6.2 Classifier Performance

Table 1 shows the accuracy of various combinations of machine learning models with Bag-of-words, TF-IDF and W2V feature extraction models to categorize tweets containing traffic incidents. To find the value of number of neighbors K for the KNN classifier, the variation between the number of neighbors and misclassification error has been calculated. The value of K at which minimum value of misclassification error has been obtained is assumed to be the optimal value of K. The variation of Misclassification error and K has been shown in Fig. 2 for W2V. The optimal value of K = 3 in case of BOW, K = 5 in case of TF-IDF and K = 9 in case of W2V has been used to train the KNN classifier. The accuracy results in Table 1 clearly depicts the competative results of all three machine learning models. However, SVM with the combination of W2V embedding technique outperforms other combinations of feature extraction and machine learning models by almost 3% and It successfully brings about the Precision, recall and F-measure of 77%, 84% and 80% for the class of tweets containing traffic incidents, respectively.

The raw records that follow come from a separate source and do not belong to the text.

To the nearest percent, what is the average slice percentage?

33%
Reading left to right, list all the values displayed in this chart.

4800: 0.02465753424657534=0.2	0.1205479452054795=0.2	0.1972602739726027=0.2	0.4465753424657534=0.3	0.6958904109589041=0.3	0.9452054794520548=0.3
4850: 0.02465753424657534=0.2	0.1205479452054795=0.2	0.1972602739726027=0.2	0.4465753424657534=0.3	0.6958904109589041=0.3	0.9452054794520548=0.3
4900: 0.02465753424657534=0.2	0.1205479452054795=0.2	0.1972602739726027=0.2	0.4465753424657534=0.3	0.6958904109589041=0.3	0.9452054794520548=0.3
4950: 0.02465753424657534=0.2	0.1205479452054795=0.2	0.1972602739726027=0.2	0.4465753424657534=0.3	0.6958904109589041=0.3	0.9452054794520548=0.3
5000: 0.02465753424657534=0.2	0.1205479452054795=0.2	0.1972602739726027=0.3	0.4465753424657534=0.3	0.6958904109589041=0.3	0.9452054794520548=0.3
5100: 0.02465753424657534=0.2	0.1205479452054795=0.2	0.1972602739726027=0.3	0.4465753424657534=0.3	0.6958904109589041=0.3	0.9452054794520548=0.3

Since the SVM model with the W2V has achieved the best accuracy, this combination is treated as the representative of traffic incident detection approach from social interactions.

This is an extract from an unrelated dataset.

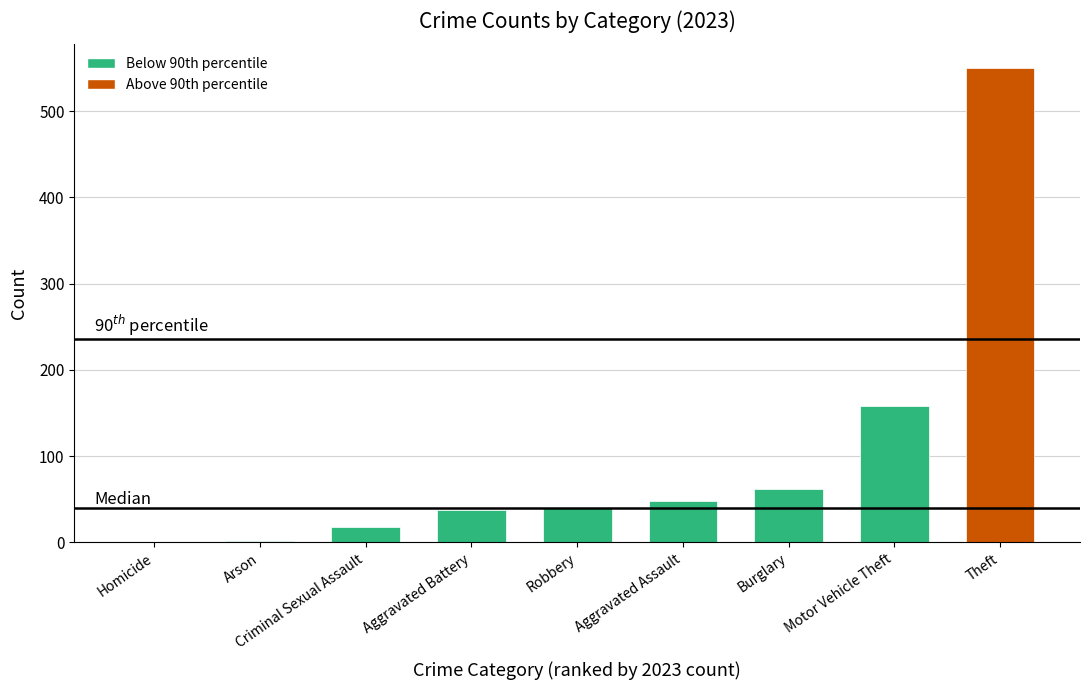

Between Homicide and Theft, which is larger?

Theft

Table 1. Accuracy of the machine learning models (ML models), trained and tested on top of bag-of-words, TF-IDF and W2V techniques
Table 2. Classification report(\(Y_{test}, \ prediction\))

6.3 Real World Case Assessment and Confusion Matrix

In this study, we have collected geo-tagged twitter data for the capital region Delhi of India to evaluate the performance of machine learning based incident detection framework. However, our assessment has not been taken the case of real world in to consideration. The final objective of this study is to identify traffic incidents from the citizen’s posted messages on micro-blogging platform like twitter. In order to detect traffic incidents from twitter streams in real time, the classifiers need to trained on labeled historical tweets and then future tweets can be analyzed for identifying traffic events. Since real time evaluation is a need for such studies, 70% of labeled tweets have been selected to train the model while remaining labeled tweets worked as test dataset. The classifier’s performance is examined on the test data-set to conclude the optimal comprehensive approach.

Confusion matrix is the best way to analyse the predictions of both classes of tweets. Table 2 represents the precision, recall, F1-score, and confusion matrix for the tweets test set. Further, the effectiveness of the classifying model is directly proportional to precision, recall, and F1-score for both the classes. Some studies reported the lower precision and recall for traffic class tweets. The reason behind this lower value may be a lower number of traffic class tweets. However, in our case, we have different data collection strategy as described in Sect. 3 due to that we have collected a high number of traffic class tweets t in comparison to non-traffic class tweets number. Therefore, as depicted in Table 2, the performance metrics for non-traffic class n is obtained lower.

7 Conclusion

The study proposes a computational framework that includes a machine learning model built with word embedding technique to detect tweets that contain information related to traffic incidents. The method uses a text feature extraction and its transformation into numeric sparse matrix representation to implement text features on top of machine learning classifiers. Further, a dictionary of traffic-related keywords has been formed which is used to collect the tweets containing traffic incidents. Collected tweets are analyzed, pre-processed, and labeled to model a classifier for detecting tweets containing traffic incidents.

The results of the study present that neural network-based W2V shows slightly better results than TF-IDF and BOW for traffic incident detection. However, as one of the limitations of the W2V model, training of the model is much more complex which requires more processing and memory resource in comparison to TF-IDF model. A tradeoff occurs in choosing TF-IDF and W2V model in different applications. The study clearly identifies that the combination of W2V model with SVM classifier gives a best fit computational framework to detect traffic incidents from social media data.